# Patent: 360 degree camera from Canon



## Canon Rumors Guy (Oct 11, 2018)

> LetsGoDigital has found a Canon patent application with the USPTO for a 360-degree camera, the patent was published on October 4, 2018
> The device has 8 cameras that can zoom independently of each other and will overlap each other to make image stitching a breeze. The camera can capture full 360-degree images as well as panoramics.
> The camera also comes with a built-in tripod for easy placement anywhere. The device can also be controlled remotely via a computer or smartphone.
> It also looks like the camera has various lighting options built-into the orb-shaped body.
> ...



Continue reading...


----------



## mb66energy (Oct 11, 2018)

Seeing this remembered me on the Death Star - maybe a multiple version for Sta r W a Rs XII ?


----------



## Josh Leavitt (Oct 11, 2018)

mb66energy said:


> Seeing this remembered me on the Death Star - maybe a multiple version for Sta r W a Rs XII ?

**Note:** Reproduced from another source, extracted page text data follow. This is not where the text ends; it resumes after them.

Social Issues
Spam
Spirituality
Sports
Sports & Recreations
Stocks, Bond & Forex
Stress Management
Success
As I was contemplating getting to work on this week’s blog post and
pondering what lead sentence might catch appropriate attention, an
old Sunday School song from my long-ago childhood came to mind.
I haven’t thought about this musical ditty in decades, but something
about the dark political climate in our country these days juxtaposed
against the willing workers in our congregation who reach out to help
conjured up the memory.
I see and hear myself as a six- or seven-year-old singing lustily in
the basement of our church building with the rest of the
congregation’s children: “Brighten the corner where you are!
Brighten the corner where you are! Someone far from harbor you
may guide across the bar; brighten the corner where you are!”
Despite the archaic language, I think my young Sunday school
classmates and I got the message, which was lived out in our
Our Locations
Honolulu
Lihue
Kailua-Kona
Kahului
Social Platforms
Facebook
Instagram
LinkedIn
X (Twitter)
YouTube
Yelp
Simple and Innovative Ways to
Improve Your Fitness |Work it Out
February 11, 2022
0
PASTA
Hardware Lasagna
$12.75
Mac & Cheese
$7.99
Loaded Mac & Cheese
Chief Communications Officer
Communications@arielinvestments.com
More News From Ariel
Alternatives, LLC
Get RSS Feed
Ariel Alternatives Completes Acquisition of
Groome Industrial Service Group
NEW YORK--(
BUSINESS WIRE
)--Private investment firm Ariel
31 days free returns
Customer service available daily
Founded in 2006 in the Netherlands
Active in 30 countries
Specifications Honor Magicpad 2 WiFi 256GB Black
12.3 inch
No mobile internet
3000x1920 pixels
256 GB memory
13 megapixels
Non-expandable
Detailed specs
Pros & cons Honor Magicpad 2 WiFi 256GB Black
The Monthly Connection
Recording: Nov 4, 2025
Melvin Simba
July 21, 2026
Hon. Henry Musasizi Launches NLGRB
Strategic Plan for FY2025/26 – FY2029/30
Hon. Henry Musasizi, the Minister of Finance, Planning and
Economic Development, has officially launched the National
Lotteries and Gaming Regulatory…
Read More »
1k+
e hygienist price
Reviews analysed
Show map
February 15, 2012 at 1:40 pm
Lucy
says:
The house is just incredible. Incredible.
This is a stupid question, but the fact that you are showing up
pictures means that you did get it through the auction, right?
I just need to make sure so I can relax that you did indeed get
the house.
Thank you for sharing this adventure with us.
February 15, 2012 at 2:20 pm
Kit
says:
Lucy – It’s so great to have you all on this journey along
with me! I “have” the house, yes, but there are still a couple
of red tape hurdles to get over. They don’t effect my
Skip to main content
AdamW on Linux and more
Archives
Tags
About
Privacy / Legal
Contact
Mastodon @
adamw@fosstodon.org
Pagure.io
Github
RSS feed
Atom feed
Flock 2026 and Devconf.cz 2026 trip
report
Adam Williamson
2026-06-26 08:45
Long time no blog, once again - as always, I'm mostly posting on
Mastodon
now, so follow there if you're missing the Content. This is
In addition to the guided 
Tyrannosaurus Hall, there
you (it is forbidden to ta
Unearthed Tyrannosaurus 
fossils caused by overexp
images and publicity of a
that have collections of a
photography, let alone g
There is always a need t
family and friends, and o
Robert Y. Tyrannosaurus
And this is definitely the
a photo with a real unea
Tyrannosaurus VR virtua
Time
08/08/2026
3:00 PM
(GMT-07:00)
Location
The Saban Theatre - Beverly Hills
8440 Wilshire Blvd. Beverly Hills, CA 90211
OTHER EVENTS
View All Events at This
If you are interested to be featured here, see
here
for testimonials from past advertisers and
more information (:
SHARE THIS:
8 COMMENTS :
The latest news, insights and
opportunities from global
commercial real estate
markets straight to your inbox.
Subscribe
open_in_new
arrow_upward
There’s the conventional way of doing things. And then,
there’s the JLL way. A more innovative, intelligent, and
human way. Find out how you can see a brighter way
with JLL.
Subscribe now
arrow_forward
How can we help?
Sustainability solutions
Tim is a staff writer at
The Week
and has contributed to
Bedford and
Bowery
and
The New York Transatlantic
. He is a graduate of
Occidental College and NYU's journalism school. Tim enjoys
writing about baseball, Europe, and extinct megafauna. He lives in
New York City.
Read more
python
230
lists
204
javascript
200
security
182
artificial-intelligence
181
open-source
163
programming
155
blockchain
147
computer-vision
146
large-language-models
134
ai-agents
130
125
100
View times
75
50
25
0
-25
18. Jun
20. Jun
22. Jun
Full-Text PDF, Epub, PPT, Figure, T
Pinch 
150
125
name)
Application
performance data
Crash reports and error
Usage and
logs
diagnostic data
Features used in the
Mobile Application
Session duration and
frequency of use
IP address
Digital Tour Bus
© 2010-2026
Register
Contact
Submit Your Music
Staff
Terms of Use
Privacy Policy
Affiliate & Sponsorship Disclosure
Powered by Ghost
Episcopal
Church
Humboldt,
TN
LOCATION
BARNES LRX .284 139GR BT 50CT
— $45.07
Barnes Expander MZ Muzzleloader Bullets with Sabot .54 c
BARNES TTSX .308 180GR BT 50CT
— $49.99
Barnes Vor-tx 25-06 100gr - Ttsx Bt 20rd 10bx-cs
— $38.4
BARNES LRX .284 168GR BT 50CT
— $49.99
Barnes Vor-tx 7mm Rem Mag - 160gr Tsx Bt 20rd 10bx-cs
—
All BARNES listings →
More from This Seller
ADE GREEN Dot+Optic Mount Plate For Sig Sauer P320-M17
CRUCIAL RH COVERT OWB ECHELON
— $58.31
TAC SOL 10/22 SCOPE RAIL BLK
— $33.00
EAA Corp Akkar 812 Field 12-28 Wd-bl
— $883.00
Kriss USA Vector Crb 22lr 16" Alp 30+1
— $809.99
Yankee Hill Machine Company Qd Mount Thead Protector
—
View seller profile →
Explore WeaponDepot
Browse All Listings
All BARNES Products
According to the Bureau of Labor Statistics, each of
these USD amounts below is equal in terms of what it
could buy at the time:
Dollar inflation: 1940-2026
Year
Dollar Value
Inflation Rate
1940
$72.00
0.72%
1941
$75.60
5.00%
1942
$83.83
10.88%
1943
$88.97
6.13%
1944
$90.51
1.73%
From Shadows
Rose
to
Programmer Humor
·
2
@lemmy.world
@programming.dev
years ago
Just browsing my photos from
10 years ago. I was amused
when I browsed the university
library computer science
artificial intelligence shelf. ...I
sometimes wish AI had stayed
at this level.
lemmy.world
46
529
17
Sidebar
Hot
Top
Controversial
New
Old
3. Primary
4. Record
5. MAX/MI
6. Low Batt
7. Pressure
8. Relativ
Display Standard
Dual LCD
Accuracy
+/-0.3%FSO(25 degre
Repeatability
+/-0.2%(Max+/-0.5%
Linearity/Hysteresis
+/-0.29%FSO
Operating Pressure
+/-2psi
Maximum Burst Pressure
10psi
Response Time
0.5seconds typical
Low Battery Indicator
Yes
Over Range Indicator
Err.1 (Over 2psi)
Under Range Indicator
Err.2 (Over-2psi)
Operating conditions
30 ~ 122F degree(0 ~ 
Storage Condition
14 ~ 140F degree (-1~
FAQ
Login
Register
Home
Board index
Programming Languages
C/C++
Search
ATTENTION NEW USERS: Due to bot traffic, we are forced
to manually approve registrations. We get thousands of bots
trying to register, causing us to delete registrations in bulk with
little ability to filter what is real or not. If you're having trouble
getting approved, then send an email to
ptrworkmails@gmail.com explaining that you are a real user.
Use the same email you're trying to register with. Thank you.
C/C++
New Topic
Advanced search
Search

I was thinking the same. More along the lines of that little laser shooting droid Luke was practicing against with his lightsaber. This makes me want to watch the original trilogy again.


----------



## mrsfotografie (Oct 11, 2018)

It reminds me of 'The Circle (2017)'... https://www.imdb.com/title/tt4287320/


----------



## flip314 (Oct 11, 2018)

But how many card slots does it have?


----------



## brad-man (Oct 11, 2018)

Looks like it fell of a Google Street-View car to me...


----------



## Mt Spokane Photography (Oct 11, 2018)

I seem to recall a earlier patent for a 360 degree camera from Canon.


----------



## BurningPlatform (Oct 12, 2018)

Looks a lot like the $45.000 discontinued Nokia Ozo camera: https://www.theverge.com/2017/10/10...-off-ozo-virtual-reality-camera-310-jobs-lost,


----------



## Foxdude (Oct 12, 2018)

Meh, it would likely lack DR versus sony. And only one sd-card slot. And no 120p slo-mo full hd! I'm jumping the ship!


----------